** start **
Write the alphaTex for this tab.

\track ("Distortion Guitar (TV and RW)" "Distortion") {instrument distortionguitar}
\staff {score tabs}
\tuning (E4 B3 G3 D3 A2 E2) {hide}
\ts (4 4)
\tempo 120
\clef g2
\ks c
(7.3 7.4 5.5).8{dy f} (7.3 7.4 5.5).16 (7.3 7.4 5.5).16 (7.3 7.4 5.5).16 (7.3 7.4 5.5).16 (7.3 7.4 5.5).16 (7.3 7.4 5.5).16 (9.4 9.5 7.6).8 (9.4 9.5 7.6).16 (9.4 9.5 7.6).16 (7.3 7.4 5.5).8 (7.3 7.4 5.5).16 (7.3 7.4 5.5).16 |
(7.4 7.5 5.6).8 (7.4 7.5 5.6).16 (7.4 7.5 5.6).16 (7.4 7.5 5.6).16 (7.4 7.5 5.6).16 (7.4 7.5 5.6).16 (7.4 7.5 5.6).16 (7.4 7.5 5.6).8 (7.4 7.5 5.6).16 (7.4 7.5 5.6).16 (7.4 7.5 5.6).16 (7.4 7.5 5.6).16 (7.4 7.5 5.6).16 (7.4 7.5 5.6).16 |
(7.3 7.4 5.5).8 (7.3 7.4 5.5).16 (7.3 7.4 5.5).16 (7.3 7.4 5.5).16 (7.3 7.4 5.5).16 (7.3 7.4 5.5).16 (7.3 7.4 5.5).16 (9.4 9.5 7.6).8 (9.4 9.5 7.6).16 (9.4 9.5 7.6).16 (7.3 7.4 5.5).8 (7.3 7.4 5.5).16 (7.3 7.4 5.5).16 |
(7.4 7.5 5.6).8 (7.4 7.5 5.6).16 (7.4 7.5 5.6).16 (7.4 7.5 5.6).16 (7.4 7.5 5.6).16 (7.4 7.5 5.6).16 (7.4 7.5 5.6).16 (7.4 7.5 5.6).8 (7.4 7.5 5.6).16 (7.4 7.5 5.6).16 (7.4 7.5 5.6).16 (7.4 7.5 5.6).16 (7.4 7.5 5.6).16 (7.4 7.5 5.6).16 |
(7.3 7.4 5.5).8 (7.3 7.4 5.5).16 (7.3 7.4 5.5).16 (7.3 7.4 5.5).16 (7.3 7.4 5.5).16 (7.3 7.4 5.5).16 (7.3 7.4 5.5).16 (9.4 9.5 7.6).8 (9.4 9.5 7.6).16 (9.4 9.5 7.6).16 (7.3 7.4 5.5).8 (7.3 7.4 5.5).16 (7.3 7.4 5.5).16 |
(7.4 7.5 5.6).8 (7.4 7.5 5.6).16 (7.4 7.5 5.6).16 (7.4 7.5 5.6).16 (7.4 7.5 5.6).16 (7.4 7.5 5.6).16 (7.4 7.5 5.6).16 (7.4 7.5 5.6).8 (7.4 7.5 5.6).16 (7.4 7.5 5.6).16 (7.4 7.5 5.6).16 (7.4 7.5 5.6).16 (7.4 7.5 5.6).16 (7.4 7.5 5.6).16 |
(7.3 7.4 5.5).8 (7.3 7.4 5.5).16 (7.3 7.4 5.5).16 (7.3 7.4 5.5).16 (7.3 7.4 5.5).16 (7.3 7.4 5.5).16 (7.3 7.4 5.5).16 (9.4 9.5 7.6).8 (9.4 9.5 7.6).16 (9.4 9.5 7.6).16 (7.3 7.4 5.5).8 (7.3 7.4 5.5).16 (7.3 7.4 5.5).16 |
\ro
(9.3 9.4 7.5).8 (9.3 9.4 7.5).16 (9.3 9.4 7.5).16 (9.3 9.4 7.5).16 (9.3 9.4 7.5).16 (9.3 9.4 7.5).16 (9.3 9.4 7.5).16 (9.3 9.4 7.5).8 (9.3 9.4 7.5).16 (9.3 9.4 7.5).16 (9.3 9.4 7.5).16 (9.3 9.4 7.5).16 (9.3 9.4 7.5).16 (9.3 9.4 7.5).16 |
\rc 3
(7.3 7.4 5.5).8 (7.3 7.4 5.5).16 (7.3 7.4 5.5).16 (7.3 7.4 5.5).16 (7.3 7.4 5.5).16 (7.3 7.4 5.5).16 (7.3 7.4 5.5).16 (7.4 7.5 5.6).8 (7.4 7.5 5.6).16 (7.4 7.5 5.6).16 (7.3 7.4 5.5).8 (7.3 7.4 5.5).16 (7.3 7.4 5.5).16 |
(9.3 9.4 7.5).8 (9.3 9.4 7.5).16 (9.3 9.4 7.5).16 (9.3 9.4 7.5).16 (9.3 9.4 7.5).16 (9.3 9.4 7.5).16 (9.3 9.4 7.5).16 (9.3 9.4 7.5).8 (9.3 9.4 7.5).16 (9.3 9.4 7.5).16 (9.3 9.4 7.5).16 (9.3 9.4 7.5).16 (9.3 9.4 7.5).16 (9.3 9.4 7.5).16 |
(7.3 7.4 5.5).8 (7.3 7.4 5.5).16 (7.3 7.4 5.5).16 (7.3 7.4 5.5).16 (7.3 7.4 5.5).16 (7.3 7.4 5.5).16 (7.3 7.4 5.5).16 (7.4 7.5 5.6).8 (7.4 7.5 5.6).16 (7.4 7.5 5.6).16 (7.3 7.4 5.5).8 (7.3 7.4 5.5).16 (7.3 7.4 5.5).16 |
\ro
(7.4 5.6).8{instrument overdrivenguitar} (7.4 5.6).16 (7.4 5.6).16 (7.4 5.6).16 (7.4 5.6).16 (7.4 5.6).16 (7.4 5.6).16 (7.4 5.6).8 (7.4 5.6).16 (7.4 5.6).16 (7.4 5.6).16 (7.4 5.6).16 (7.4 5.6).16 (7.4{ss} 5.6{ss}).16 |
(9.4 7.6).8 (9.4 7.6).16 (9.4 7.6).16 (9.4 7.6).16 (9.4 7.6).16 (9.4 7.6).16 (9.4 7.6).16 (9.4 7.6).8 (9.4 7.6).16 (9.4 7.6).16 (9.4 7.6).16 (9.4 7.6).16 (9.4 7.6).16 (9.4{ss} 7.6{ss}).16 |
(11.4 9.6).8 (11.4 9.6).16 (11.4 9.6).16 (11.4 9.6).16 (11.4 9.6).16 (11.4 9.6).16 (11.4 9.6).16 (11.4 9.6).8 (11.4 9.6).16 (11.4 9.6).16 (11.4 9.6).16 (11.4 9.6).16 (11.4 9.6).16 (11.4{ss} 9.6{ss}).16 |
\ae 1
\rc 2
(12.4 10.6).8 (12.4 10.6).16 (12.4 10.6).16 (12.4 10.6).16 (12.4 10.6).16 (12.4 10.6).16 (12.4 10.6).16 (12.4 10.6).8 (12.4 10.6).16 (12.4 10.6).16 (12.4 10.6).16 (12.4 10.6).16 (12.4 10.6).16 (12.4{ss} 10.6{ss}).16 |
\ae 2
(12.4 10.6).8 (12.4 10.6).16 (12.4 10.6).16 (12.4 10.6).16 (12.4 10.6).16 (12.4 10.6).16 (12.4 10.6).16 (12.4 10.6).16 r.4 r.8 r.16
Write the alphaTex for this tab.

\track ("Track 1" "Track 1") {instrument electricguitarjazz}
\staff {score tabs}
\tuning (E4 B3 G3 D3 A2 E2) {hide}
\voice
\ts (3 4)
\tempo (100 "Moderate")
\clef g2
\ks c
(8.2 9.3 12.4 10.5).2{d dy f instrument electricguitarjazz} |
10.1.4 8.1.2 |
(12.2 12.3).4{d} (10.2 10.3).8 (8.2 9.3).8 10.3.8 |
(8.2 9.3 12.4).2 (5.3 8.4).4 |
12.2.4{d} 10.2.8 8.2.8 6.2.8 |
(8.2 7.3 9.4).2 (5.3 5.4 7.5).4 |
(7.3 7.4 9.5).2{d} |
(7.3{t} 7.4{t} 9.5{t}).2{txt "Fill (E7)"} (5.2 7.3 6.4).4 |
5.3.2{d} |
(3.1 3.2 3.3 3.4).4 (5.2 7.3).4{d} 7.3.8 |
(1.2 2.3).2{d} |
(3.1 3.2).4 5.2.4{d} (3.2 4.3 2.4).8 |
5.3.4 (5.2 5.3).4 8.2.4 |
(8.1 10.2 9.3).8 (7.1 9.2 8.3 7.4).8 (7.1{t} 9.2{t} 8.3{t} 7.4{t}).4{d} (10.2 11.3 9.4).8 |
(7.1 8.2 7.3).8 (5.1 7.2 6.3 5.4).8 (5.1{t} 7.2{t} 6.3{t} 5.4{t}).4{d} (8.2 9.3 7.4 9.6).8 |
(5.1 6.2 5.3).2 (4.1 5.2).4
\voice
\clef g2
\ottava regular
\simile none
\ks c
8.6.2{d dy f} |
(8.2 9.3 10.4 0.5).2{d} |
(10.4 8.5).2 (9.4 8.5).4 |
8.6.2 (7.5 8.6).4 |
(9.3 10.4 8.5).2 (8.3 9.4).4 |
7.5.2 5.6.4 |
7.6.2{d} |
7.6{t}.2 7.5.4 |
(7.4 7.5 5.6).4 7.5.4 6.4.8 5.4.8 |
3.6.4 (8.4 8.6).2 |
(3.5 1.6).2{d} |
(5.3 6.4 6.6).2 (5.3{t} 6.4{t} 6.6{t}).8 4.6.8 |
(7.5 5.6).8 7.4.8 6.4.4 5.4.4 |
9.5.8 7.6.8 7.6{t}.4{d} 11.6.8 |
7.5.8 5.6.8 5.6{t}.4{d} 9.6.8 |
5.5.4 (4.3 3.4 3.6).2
** end **
Exercise prompt.
Which lines of the listing above contain the string "track"? Pull out each of them, counting only matches with the same case.

Correct response.
\track ("Distortion Guitar (TV and RW)" "Distortion") {instrument distortionguitar}
\track ("Track 1" "Track 1") {instrument electricguitarjazz}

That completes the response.